Q: Right. So since then, basically not much — no field work?
A: Nothing. And so now we’re looking at the possibility of resuming field operations.
Q: Any word on how soon that is?
A: No. The soonest we would work there would be spring, because of the weather. But we have to negotiate that access. …
Q: Are you at all optimistic about that?
A: I’m optimistic. I personally believe more likely than not we’ll start doing field operations again next year.
Q:How many missing soldiers or service members are yet unaccounted for from Korea?
A: Approximately 7,600.
Q: Does that include the disinterred remains from Punchbowl in the lab now?
A: Each one of those is an unaccounted-for American from Korea from us. So I’m confident that there are a lot of those (7,600) unaccounted-for individuals right here in Hawaii right now. …
Since 1999, we’ve been disinterring at Punchbowl but for many years, we were doing only one or two and now we have a plan that we just put in place this summer to disinter all of them within the next few years. …That’s on the order of about almost 700.

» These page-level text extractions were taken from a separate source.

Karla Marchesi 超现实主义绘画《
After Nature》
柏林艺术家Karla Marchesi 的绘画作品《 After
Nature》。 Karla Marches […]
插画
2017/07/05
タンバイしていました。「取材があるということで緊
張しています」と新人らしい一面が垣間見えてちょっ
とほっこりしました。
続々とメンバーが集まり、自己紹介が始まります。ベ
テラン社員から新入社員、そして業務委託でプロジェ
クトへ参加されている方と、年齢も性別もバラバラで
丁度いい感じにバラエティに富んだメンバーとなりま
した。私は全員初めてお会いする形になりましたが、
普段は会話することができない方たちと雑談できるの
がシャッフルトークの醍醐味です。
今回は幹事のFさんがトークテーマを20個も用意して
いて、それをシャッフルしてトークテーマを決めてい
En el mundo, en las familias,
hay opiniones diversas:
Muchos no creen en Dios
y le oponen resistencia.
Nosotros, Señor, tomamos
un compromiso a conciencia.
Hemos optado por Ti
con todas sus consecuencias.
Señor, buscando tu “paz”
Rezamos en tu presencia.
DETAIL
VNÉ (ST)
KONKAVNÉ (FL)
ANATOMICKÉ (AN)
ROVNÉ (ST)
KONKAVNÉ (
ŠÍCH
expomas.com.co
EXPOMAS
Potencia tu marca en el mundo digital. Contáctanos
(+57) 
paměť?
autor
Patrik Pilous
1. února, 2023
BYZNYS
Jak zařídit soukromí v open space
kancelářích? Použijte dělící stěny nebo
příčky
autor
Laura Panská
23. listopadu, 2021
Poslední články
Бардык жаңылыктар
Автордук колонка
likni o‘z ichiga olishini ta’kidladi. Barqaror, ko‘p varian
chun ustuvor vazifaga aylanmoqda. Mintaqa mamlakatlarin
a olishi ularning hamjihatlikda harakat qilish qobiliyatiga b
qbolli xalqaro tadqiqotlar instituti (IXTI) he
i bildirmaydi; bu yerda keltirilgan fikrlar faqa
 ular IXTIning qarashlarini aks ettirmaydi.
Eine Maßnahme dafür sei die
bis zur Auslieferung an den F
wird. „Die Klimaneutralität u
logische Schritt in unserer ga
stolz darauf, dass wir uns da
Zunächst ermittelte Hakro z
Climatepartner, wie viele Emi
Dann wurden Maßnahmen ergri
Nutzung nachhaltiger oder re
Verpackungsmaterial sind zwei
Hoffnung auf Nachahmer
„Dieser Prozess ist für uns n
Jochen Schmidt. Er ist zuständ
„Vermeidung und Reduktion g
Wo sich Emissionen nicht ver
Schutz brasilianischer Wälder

Q: How are your funding prospects now?
A:We have enjoyed good support from Congress as long as we’re successful. … I think it’s because as we have improved our performance level, they appreciated that, and they have responded with a little bit more generous funding. … The improvement in performance … is a combination of better technology and process improvement.
It’s also because of sort of strategic decisions we’ve made about how we’re going to do our mission. So for example, five years ago we were doing very few disinterments. … Now we’re doing literally hundreds of disinterments every year of these unknowns, because we have the 700-plus from the Korean War there to do — but we also have about 7,000 or so from World War II. …
The agency developed a much more comprehensive program to look at the unknowns in addition to all of our normal field operations. …
Q: How certain is the ID, based on DNA?
A: So, when we identify someone, we would tell you the certainty is 100 percent. We have two medical examiners, one’s office is right here. … H e won’t sign it unless he is completely sure in his mind that this is the right person. …
If you get say the Y chromosome results (from the paternal side) and the mitochondrial (mother’s-side) cells, you have two independent things. … And you combine them as a combined statistic. We sometimes see them (results with a probability) at a billion to 1. Because when you add them you look at them simultaneously. There’s no way that a random person could just happen to match that. Impossible.